Ginastera, Sonata 1 - Fourth Movement

From the March 31, 2015 recital at Goucher College in Baltimore, Maryland. Marked "Ruvido ed ostinato" ("rough and obstinate"), the work's relentless rhythms and acrobatic technical demands mark it as one of the great 20th-century piano compositions.

Ravel, Gaspard de la Nuit - Ondine

From the March 31, 2015 recital at Goucher College in Baltimore, Maryland. "Gaspard de la Nuit" translates as "Keeper of the Treasures of the Night" and is the title of a collection of prose-poems by the French author Aloysius Bertrand. Ravel took three of these prose-poems and used them as inspiration, giving the resulting piece the subtitle of "Three Poems for Piano". "Ondine" tells the tale of a water sprite who beckons a human to become her mate by describing all of the glories of her underwater kingdom. But when she finishes her enticing song, he tells her that he is in love with a woman, and she spitefully dives back into the lake with a splash.

Ravel, Gaspard de la Nuit - Le Gibet

From the March 31, 2015 recital at Goucher College in Baltimore, Maryland. "Gaspard de la Nuit" translates as "Keeper of the Treasures of the Night" and is the title of a collection of prose-poems by the French author Aloysius Bertrand, whose writing was influenced by that of Edgar Allen Poe.
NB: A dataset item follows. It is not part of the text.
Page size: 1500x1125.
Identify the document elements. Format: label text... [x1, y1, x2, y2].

Ravel took three of these prose-poems and used them as inspiration, giving the resulting piece the subtitle of "Three Poems for Piano". "Le Gibet" ("The Scaffold") consists of a series of grisly questions about the sound that is heard in the vicinity of a hanged man: is it a fly buzzing around the man's deaf ears; or perhaps a spider spinning a cravat around the strangled neck; etc.? The answer is that it is the sound of a bell tolling from the walls of a city below the horizon. This bell is represented by Ravel as the note B flat, which sounds continuously through 6 minutes of music as he reharmonizes it over and over again in a display of compositional virtuosity.
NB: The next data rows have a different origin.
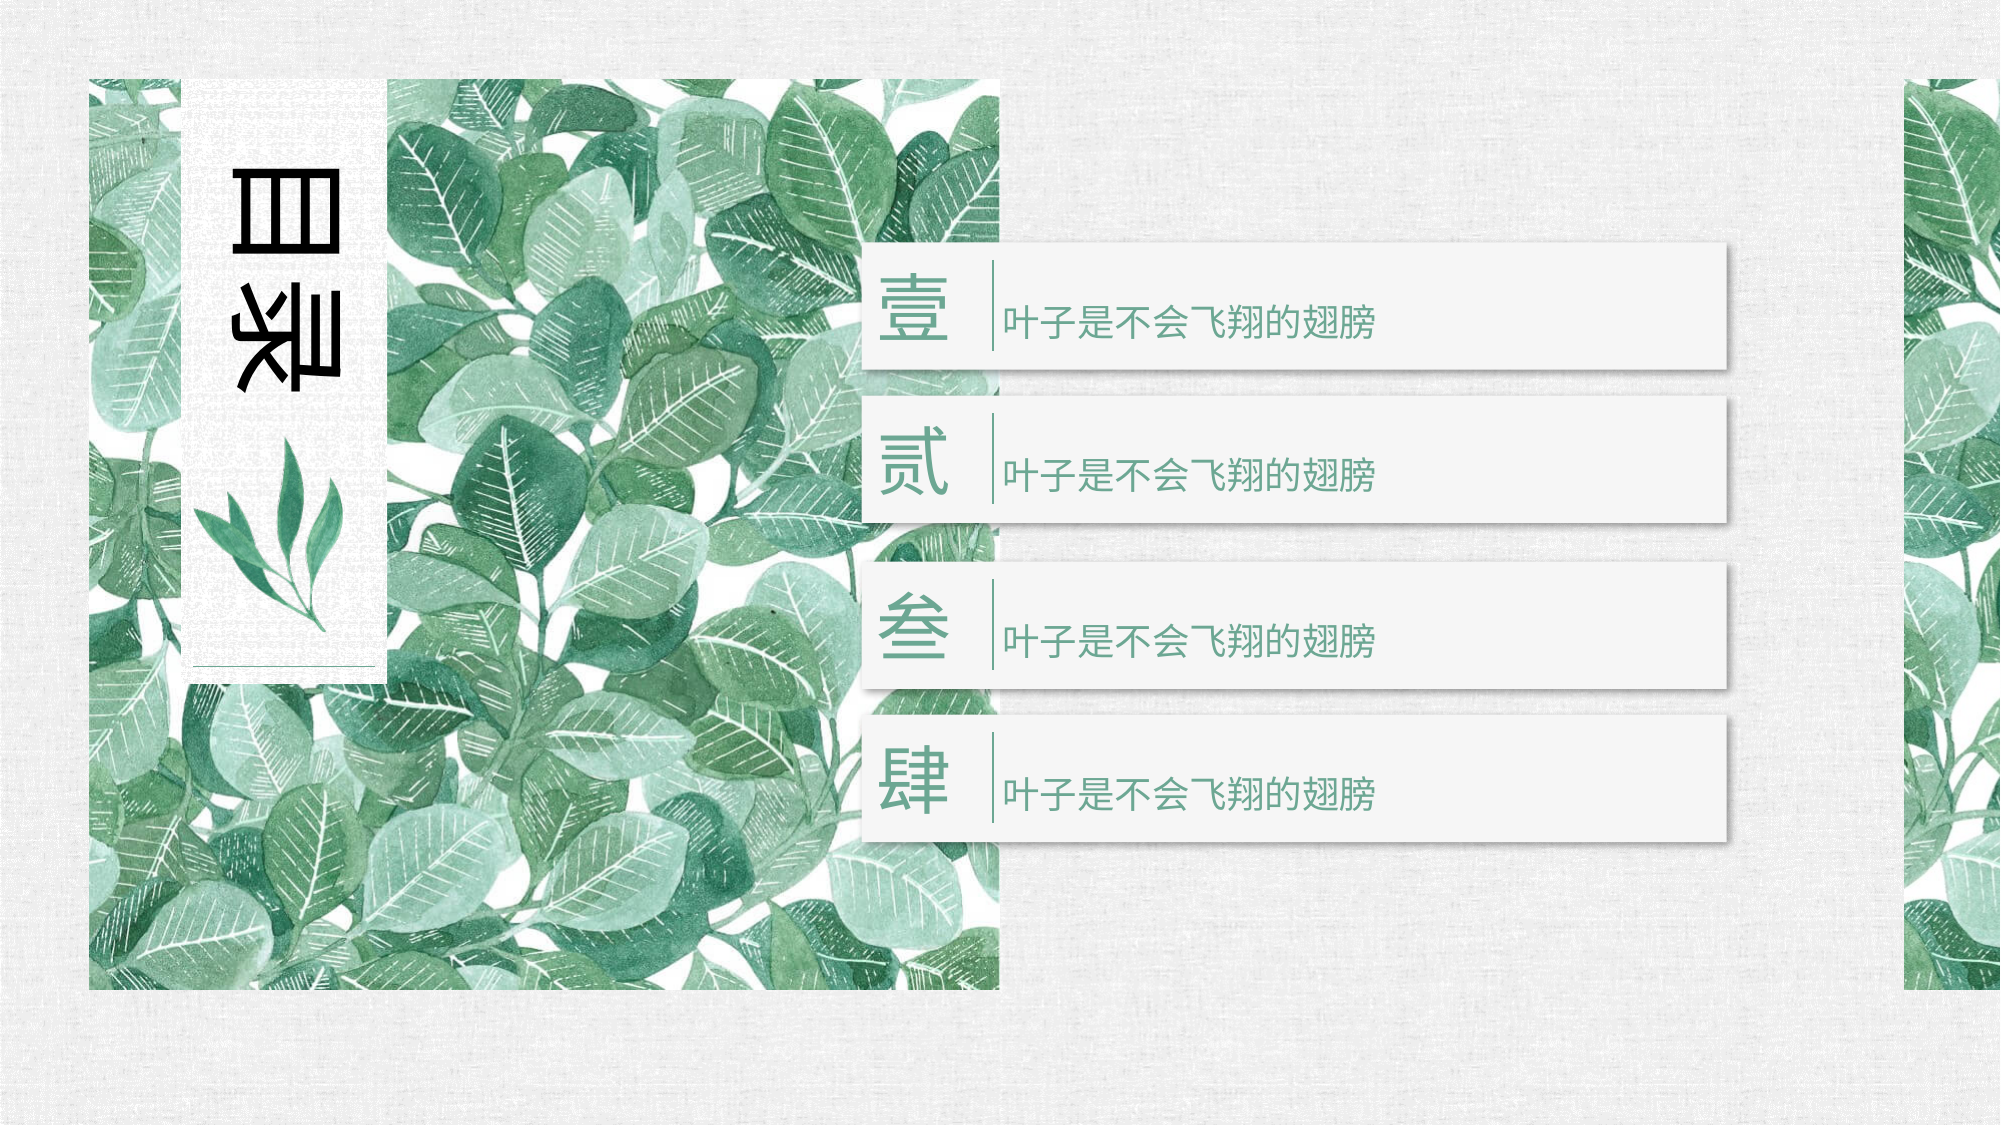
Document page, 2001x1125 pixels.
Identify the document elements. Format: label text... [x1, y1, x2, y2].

picture [0, 0, 2001, 1125]
text_box 壹 叶子是不会飞翔的翅膀 [1001, 241, 1728, 371]
text_box 叁 叶子是不会飞翔的翅膀 [1001, 561, 1728, 690]
text_box 肆 叶子是不会飞翔的翅膀 [1001, 714, 1728, 843]
text_box 贰 叶子是不会飞翔的翅膀 [1001, 395, 1728, 524]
Ravel, Gaspard de la Nuit - Scarbo

From the March 31, 2015 recital at Goucher College in Baltimore, Maryland. "Gaspard de la Nuit" translates as "Keeper of the Treasures of the Night" and is the title of a collection of prose-poems by the French author Aloysius Bertrand, whose writing was influenced by that of Edgar Allen Poe. Ravel took three of these prose-poems and used them as inspiration, giving the resulting piece the subtitle of "Three Poems for Piano". "Scarbo" tells of a demonic being who appears to a man at night when he tries to go to sleep, tormenting him by scratching on the bed curtains and dive-bombing around the room, at times spinning like a top, at other times growing to gigantic size or shrinking to nothing, ending by glowing blue and suddenly becoming extinguished like a candle flame. Ravel had the intention for "Scarbo" to be the most difficult piano piece ever written.

Faure, Ballade, Opus 19

From the March 8, 2017 solo recital at Goucher College in Baltimore, Maryland. Composed in 1877, this work from Fauré's early compositional period defined a new approach to keyboard writing that influenced later French composers such as Ravel and Debussy. Fauré also created a version of this piece for piano and orchestra.

Chopin, Ballade in G Minor, Opus 23

From the March 8, 2017 solo recital at Goucher College in Baltimore, Maryland.

George Gershwin, Rhapsody in Blue

From the March 8, 2017 recital at Goucher College in Baltimore, Maryland.